Third Place: Multifunctional targeted imaging nanoparticles
Graduate student Vikram Pansare and chemical and biological engineering Prof. Robert Prud’homme presented a flexible, personalized and cost-effective way to produce nanoparticles that can be targeted to specific diseases such as cancer. This innovation uses ultra-small particles to deliver medical imaging dyes during biomedical research.
2010 Innovation Forum Winners
Second Place: HepatoChem
HepatoChem, a new technology chemistry Prof. Groves helped develop, along with visiting associate professional specialist Marc Bazin, could catch dangerous side effects of drugs in the earliest stage of development, long before they would be tested in humans. This technique mimics the way liver works, enabling the automated and rapid biochemical analysis of drug compounds to speed the scientific discovery of new drugs and drug metabolites.

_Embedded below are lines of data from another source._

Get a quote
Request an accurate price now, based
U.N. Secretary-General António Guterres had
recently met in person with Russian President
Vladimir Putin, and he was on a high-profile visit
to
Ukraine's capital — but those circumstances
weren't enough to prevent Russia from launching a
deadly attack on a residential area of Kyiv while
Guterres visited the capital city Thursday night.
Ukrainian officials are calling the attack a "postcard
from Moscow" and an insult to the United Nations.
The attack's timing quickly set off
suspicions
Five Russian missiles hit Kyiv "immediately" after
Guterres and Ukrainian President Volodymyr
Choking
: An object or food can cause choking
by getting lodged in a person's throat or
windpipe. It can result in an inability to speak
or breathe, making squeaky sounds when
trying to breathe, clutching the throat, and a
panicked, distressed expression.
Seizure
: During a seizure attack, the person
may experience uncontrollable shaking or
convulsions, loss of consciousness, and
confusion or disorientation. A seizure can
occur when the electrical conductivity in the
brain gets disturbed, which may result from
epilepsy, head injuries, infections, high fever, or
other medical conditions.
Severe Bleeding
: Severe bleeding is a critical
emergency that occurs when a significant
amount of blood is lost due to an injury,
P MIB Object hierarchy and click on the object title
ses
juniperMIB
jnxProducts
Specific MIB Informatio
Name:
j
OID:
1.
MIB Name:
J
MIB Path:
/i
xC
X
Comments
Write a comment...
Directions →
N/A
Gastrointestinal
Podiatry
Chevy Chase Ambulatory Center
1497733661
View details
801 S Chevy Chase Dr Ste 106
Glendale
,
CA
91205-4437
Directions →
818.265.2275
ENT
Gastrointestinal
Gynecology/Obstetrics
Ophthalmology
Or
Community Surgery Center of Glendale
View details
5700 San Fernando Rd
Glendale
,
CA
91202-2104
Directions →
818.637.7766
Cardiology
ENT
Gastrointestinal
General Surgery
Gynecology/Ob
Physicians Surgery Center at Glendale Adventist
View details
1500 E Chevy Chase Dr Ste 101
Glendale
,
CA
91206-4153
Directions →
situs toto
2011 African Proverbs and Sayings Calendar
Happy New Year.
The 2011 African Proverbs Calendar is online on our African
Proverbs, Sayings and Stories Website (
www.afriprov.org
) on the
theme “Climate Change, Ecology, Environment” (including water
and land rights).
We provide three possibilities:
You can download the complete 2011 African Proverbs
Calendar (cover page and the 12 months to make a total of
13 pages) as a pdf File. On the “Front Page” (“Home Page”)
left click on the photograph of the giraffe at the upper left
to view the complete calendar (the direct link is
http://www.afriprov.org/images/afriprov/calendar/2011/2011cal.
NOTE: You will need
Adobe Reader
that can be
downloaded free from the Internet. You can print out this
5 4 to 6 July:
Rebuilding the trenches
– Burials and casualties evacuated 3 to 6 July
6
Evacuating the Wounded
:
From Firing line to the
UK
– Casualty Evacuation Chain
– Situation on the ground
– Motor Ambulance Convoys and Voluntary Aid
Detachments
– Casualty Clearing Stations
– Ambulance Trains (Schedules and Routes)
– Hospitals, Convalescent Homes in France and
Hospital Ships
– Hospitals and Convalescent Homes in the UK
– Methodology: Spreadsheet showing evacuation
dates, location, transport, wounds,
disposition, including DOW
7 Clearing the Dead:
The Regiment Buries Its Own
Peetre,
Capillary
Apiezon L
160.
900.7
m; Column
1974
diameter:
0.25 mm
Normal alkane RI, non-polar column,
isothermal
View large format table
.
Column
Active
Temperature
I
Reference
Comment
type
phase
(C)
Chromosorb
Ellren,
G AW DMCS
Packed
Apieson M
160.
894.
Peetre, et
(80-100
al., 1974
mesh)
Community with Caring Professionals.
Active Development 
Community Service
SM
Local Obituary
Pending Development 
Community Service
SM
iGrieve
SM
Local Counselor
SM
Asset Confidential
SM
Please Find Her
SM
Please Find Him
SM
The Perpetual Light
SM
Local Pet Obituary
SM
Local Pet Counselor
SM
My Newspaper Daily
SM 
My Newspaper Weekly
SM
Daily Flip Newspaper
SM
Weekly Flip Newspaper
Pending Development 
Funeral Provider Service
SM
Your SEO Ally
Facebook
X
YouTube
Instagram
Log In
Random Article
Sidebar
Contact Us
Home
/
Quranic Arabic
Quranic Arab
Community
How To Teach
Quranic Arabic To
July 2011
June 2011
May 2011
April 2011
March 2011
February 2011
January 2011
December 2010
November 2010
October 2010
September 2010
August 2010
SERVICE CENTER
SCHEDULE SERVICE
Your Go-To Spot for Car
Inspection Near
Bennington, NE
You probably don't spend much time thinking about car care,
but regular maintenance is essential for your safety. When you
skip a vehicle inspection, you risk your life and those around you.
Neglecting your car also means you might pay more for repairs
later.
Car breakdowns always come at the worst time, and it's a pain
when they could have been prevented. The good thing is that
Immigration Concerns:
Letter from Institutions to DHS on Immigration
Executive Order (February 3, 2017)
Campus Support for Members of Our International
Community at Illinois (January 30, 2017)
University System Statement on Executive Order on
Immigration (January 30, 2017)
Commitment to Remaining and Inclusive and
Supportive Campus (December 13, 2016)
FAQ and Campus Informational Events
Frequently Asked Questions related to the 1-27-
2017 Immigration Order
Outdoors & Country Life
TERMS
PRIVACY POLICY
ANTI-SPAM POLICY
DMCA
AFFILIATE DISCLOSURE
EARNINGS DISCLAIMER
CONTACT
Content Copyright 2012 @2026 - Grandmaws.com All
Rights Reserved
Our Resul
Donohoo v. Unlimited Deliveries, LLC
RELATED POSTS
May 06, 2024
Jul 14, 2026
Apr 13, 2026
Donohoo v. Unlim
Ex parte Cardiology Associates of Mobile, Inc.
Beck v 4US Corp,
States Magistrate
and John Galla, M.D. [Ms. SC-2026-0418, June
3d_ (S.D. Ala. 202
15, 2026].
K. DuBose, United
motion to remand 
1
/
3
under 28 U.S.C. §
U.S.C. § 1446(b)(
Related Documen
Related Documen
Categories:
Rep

2009 Innovation Forum Winners
First Place: Deep Penetrating Upconverting Nanoparticles for Photodynamic Cancer Therapy
Prof. Prud’homme, in collaboration with Prof. Ju and associate research scholar Shan presented a Princeton-patented design of composite nanoparticles in which upconverting phosphors nanoparticles (UCNP) placed in close proximity to photosensitizers (PS) are used to improve the treatment for non-small cell lung cancer.  
Second Place: Ultra Efficient Laser Spectroscopic Trace-Gas Sensors for Sensor Networks and Portable Chemical Analysis (Stephen So, Gerard Wysocki)
Developed by postdoctoral research associate Stephen So and electrical engineering Prof. Wysocki, the prototype laser-based sensor platform for trace-gas sensing provides a highly flexible, modular system, and permits the integration of various semiconductor laser sources and detection techniques. This technology provides critical solutions to current and future problems facing science, engineering, and society in general.
Congratulations to all of our entrepreneurs at PRISM for working to translate our research to the benefit of society.